## [TASK INPUTS]

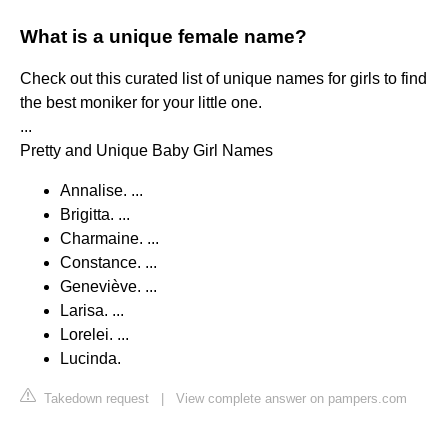
What is a unique female name?
Check out this curated list of unique names for girls to find
the best moniker for your little one.
...
Pretty and Unique Baby Girl Names
Annalise. ...
Brigitta. ...
Charmaine. ...
Constance. ...
Geneviève. ...
Larisa. ...
Lorelei. ...
Lucinda.
Takedown request
|
View complete answer on pampers.com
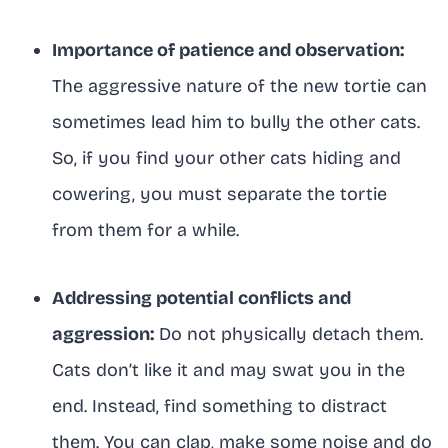
Importance of patience and observation:
The aggressive nature of the new tortie can
sometimes lead him to bully the other cats.
So, if you find your other cats hiding and
cowering, you must separate the tortie
from them for a while.
Addressing potential conflicts and
aggression:
Do not physically detach them.
Cats don’t like it and may swat you in the
end. Instead, find something to distract
them. You can clap, make some noise and do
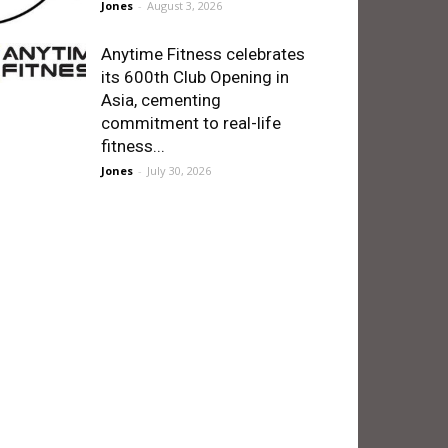
Jones
-
August 3, 2026
Anytime Fitness celebrates
its 600th Club Opening in
Asia, cementing
commitment to real-life
fitness...
Jones
-
July 30, 2026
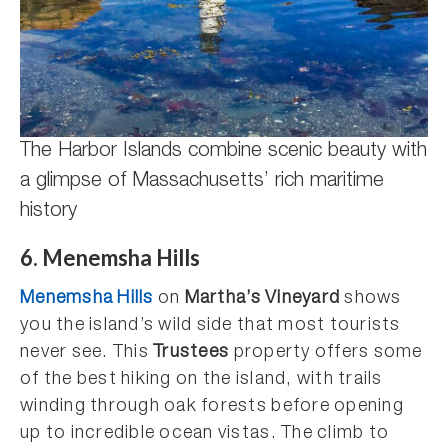
The Harbor Islands combine scenic beauty with
a glimpse of Massachusetts’ rich maritime
history
6. Menemsha Hills
Menemsha Hills
on
Martha’s Vineyard
shows
you the island’s wild side that most tourists
never see. This
Trustees
property offers some
of the best hiking on the island, with trails
winding through oak forests before opening
up to incredible ocean vistas. The climb to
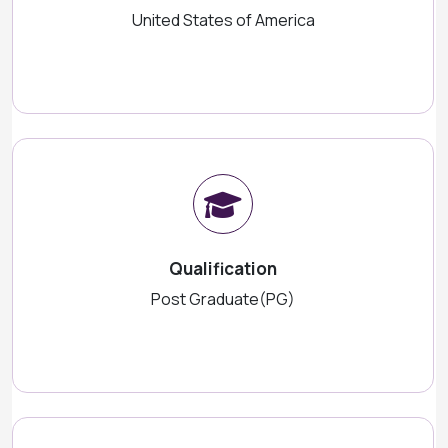
United States of America
Qualification
Post Graduate(PG)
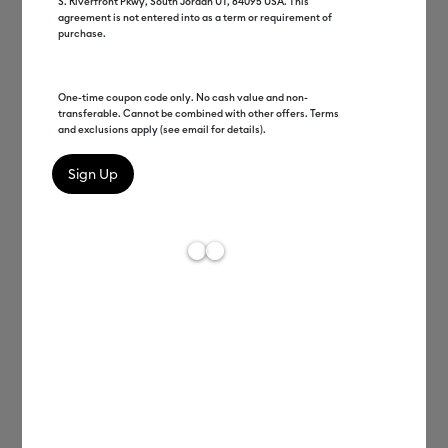
S. Riverfront Pkwy, South Jordan UT, 84095 USA. This
agreement is not entered into as a term or requirement of
purchase.
One-time coupon code only. No cash value and non-
transferable. Cannot be combined with other offers. Terms
and exclusions apply (see email for details).
Melissa Reiff
Director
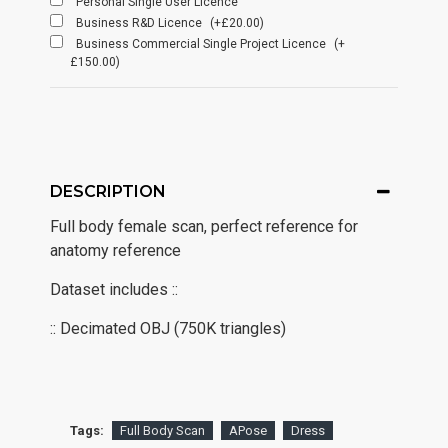
Personal Single User Licence
Business R&D Licence
(+£20.00)
Business Commercial Single Project Licence
(+
£150.00)
DESCRIPTION
Full body female scan, perfect reference for
anatomy reference
Dataset includes ::
:: Decimated OBJ (750K triangles)
Tags:
Full Body Scan
APose
Dress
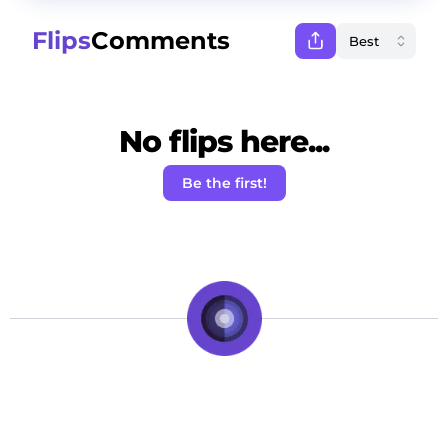
Flips
Comments
No flips here...
Be the first!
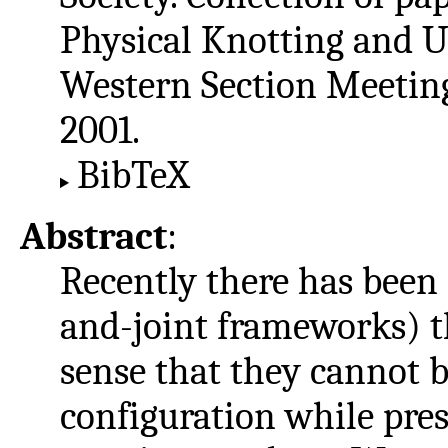
Physical Knotting and 
Western Section Meeting,
2001.
BibTeX
Abstract
:
Recently there has been 
and-joint frameworks) t
sense that they cannot 
configuration while pres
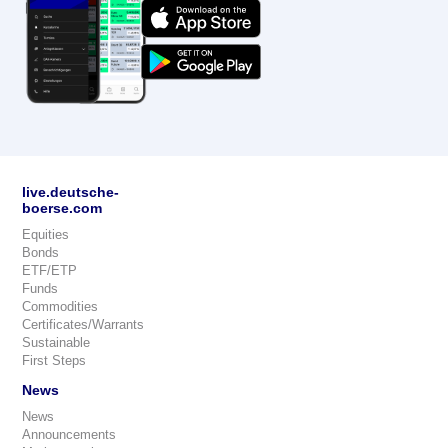
live.deutsche-
boerse.com
Equities
Bonds
ETF/ETP
Funds
Commodities
Certificates/Warrants
Sustainable
First Steps
News
News
Announcements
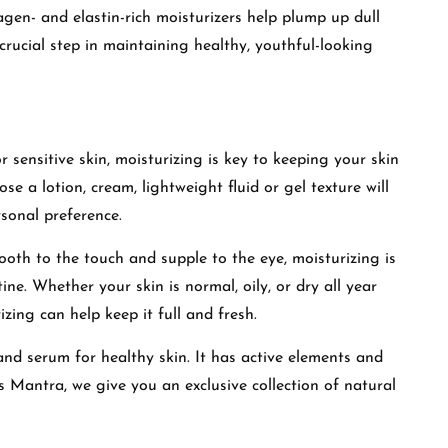
lagen- and elastin-rich moisturizers help plump up dull
crucial step in maintaining healthy, youthful-looking
r sensitive skin, moisturizing is key to keeping your skin
e a lotion, cream, lightweight fluid or gel texture will
sonal preference.
ooth to the touch and supple to the eye, moisturizing is
ine. Whether your skin is normal, oily, or dry all year
zing can help keep it full and fresh.
 and serum for healthy skin. It has active elements and
as Mantra
,
we give you an exclusive collection of natural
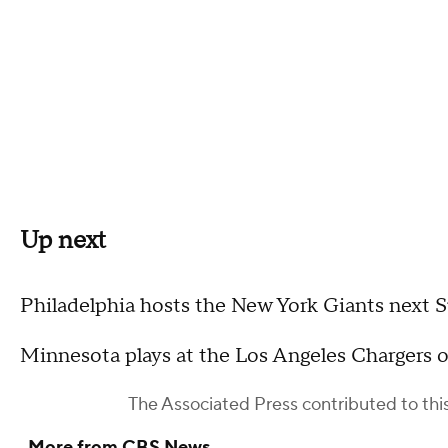
Up next
Philadelphia hosts the New York Giants next 
Minnesota plays at the Los Angeles Chargers 
The Associated Press
contributed to this
More from CBS News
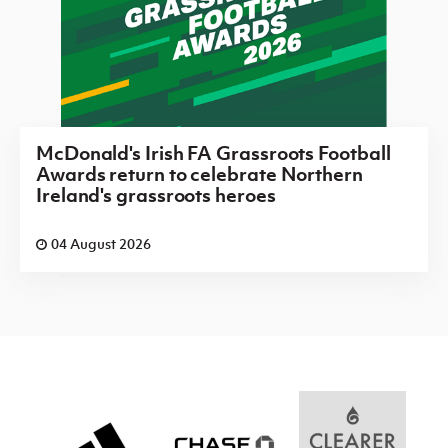
McDonald's Irish FA Grassroots Football
Awards return to celebrate Northern
Ireland's grassroots heroes
04 August 2026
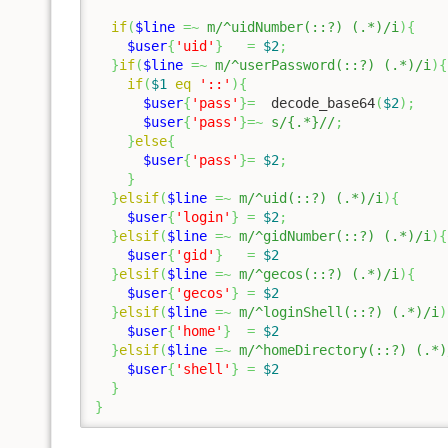
if
(
$line
=~
m/^uidNumber(::?) (.*)/i
)
{
$user
{
'uid'
}
=
$2
;
}
if
(
$line
=~
m/^userPassword(::?) (.*)/i
)
{
if
(
$1
eq
'::'
)
{
$user
{
'pass'
}
=
  decode_base64
(
$2
)
;
$user
{
'pass'
}
=~
s/{.*}//
;
}
else
{
$user
{
'pass'
}
=
$2
;
}
}
elsif
(
$line
=~
m/^uid(::?) (.*)/i
)
{
$user
{
'login'
}
=
$2
;
}
elsif
(
$line
=~
m/^gidNumber(::?) (.*)/i
)
{
$user
{
'gid'
}
=
$2
}
elsif
(
$line
=~
m/^gecos(::?) (.*)/i
)
{
$user
{
'gecos'
}
=
$2
}
elsif
(
$line
=~
m/^loginShell(::?) (.*)/i
)
$user
{
'home'
}
=
$2
}
elsif
(
$line
=~
m/^homeDirectory(::?) (.*)
$user
{
'shell'
}
=
$2
}
}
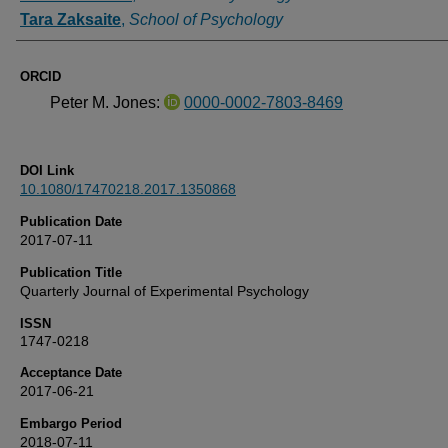
Tara Zaksaite
,
School of Psychology
ORCID
Peter M. Jones:
0000-0002-7803-8469
DOI Link
10.1080/17470218.2017.1350868
Publication Date
2017-07-11
Publication Title
Quarterly Journal of Experimental Psychology
ISSN
1747-0218
Acceptance Date
2017-06-21
Embargo Period
2018-07-11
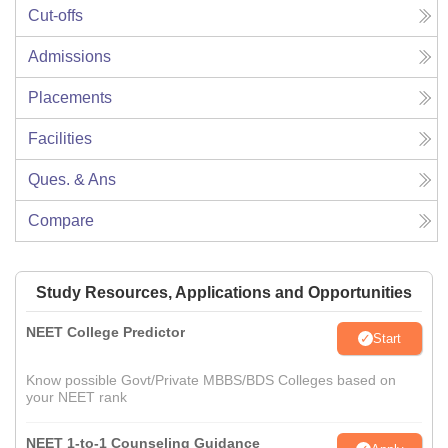
Cut-offs
Admissions
Placements
Facilities
Ques. & Ans
Compare
Study Resources, Applications and Opportunities
NEET College Predictor
Start
Know possible Govt/Private MBBS/BDS Colleges based on
your NEET rank
NEET 1-to-1 Counseling Guidance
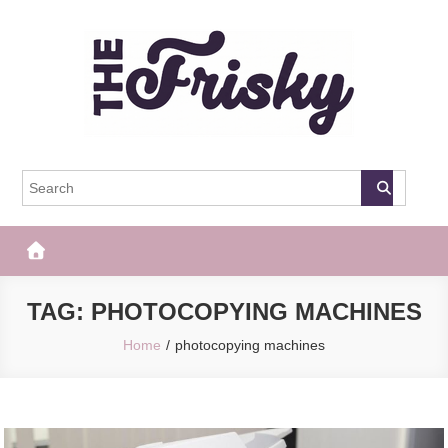
Skip
to
content
The Frisky
Popular Web Magazine
TAG:
PHOTOCOPYING MACHINES
Home
photocopying machines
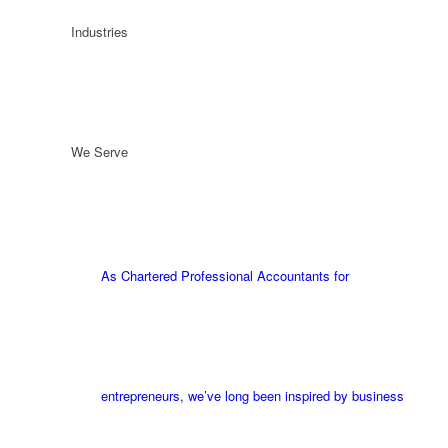
Industries
We Serve
As Chartered Professional Accountants for
entrepreneurs, we’ve long been inspired by business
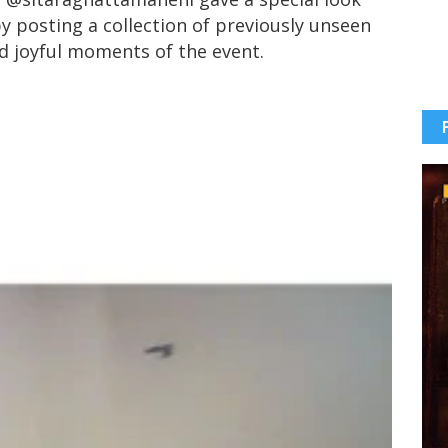
y posting a collection of previously unseen
nd joyful moments of the event.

## [WHAT YOU HAVE TO DO]
A faithful copy of all the entries is required, pictures excluded.

## [YOUR RESPONSE]
What is a unique female name?
Check out this curated list of unique names for girls to find
the best moniker for your little one.
...
Pretty and Unique Baby Girl Names
Annalise. ...
Brigitta. ...
Charmaine. ...
Constance. ...
Geneviève. ...
Larisa. ...
Lorelei. ...
Lucinda.
Takedown request
|
View complete answer on pampers.com
Importance of patience and observation:
The aggressive nature of the new tortie can
sometimes lead him to bully the other cats.
So, if you find your other cats hiding and
cowering, you must separate the tortie
from them for a while.
Addressing potential conflicts and
aggression:
Do not physically detach them.
Cats don’t like it and may swat you in the
end. Instead, find something to distract
them. You can clap, make some noise and do
Jones
-
August 3, 2026
Anytime Fitness celebrates
its 600th Club Opening in
Asia, cementing
commitment to real-life
fitness...
Jones
-
July 30, 2026
The Harbor Islands combine scenic beauty with
a glimpse of Massachusetts’ rich maritime
history
6. Menemsha Hills
Menemsha Hills
on
Martha’s Vineyard
shows
you the island’s wild side that most tourists
never see. This
Trustees
property offers some
of the best hiking on the island, with trails
winding through oak forests before opening
up to incredible ocean vistas. The climb to
United States of America
Qualification
Post Graduate(PG)
S. Riverfront Pkwy, South Jordan UT, 84095 USA. This
agreement is not entered into as a term or requirement of
purchase.
One-time coupon code only. No cash value and non-
transferable. Cannot be combined with other offers. Terms
and exclusions apply (see email for details).
Melissa Reiff
Director
Personal Single User Licence
Business R&D Licence
(+£20.00)
Business Commercial Single Project Licence
(+
£150.00)
DESCRIPTION
Full body female scan, perfect reference for
anatomy reference
Dataset includes ::
:: Decimated OBJ (750K triangles)
Tags:
Full Body Scan
APose
Dress
Flips
Comments
No flips here...
Be the first!
Physical Knotting and 
Western Section Meeting,
2001.
BibTeX
Abstract
:
Recently there has been 
and-joint frameworks) t
sense that they cannot 
configuration while pres
live.deutsche-
boerse.com
Equities
Bonds
ETF/ETP
Funds
Commodities
Certificates/Warrants
Sustainable
First Steps
News
News
Announcements
lagen- and elastin-rich moisturizers help plump up dull
crucial step in maintaining healthy, youthful-looking
r sensitive skin, moisturizing is key to keeping your skin
e a lotion, cream, lightweight fluid or gel texture will
sonal preference.
ooth to the touch and supple to the eye, moisturizing is
ine. Whether your skin is normal, oily, or dry all year
zing can help keep it full and fresh.
 and serum for healthy skin. It has active elements and
as Mantra
,
we give you an exclusive collection of natural
Up next
Philadelphia hosts the New York Giants next 
Minnesota plays at the Los Angeles Chargers 
The Associated Press
contributed to this
More from CBS News
McDonald's Irish FA Grassroots Football
Awards return to celebrate Northern
Ireland's grassroots heroes
04 August 2026
if
(
$line
=~
m/^uidNumber(::?) (.*)/i
)
{
$user
{
'uid'
}
=
$2
;
}
if
(
$line
=~
m/^userPassword(::?) (.*)/i
)
{
if
(
$1
eq
'::'
)
{
$user
{
'pass'
}
=
  decode_base64
(
$2
)
;
$user
{
'pass'
}
=~
s/{.*}//
;
}
else
{
$user
{
'pass'
}
=
$2
;
}
}
elsif
(
$line
=~
m/^uid(::?) (.*)/i
)
{
$user
{
'login'
}
=
$2
;
}
elsif
(
$line
=~
m/^gidNumber(::?) (.*)/i
)
{
$user
{
'gid'
}
=
$2
}
elsif
(
$line
=~
m/^gecos(::?) (.*)/i
)
{
$user
{
'gecos'
}
=
$2
}
elsif
(
$line
=~
m/^loginShell(::?) (.*)/i
)
$user
{
'home'
}
=
$2
}
elsif
(
$line
=~
m/^homeDirectory(::?) (.*)
$user
{
'shell'
}
=
$2
}
}
Tara Zaksaite
,
School of Psychology
ORCID
Peter M. Jones:
0000-0002-7803-8469
DOI Link
10.1080/17470218.2017.1350868
Publication Date
2017-07-11
Publication Title
Quarterly Journal of Experimental Psychology
ISSN
1747-0218
Acceptance Date
2017-06-21
Embargo Period
2018-07-11
Cut-offs
Admissions
Placements
Facilities
Ques. & Ans
Compare
Study Resources, Applications and Opportunities
NEET College Predictor
Start
Know possible Govt/Private MBBS/BDS Colleges based on
your NEET rank
NEET 1-to-1 Counseling Guidance
Skip
to
content
The Frisky
Popular Web Magazine
TAG:
PHOTOCOPYING MACHINES
Home
photocopying machines
Industries
We Serve
As Chartered Professional Accountants for
entrepreneurs, we’ve long been inspired by business
y posting a collection of previously unseen
nd joyful moments of the event.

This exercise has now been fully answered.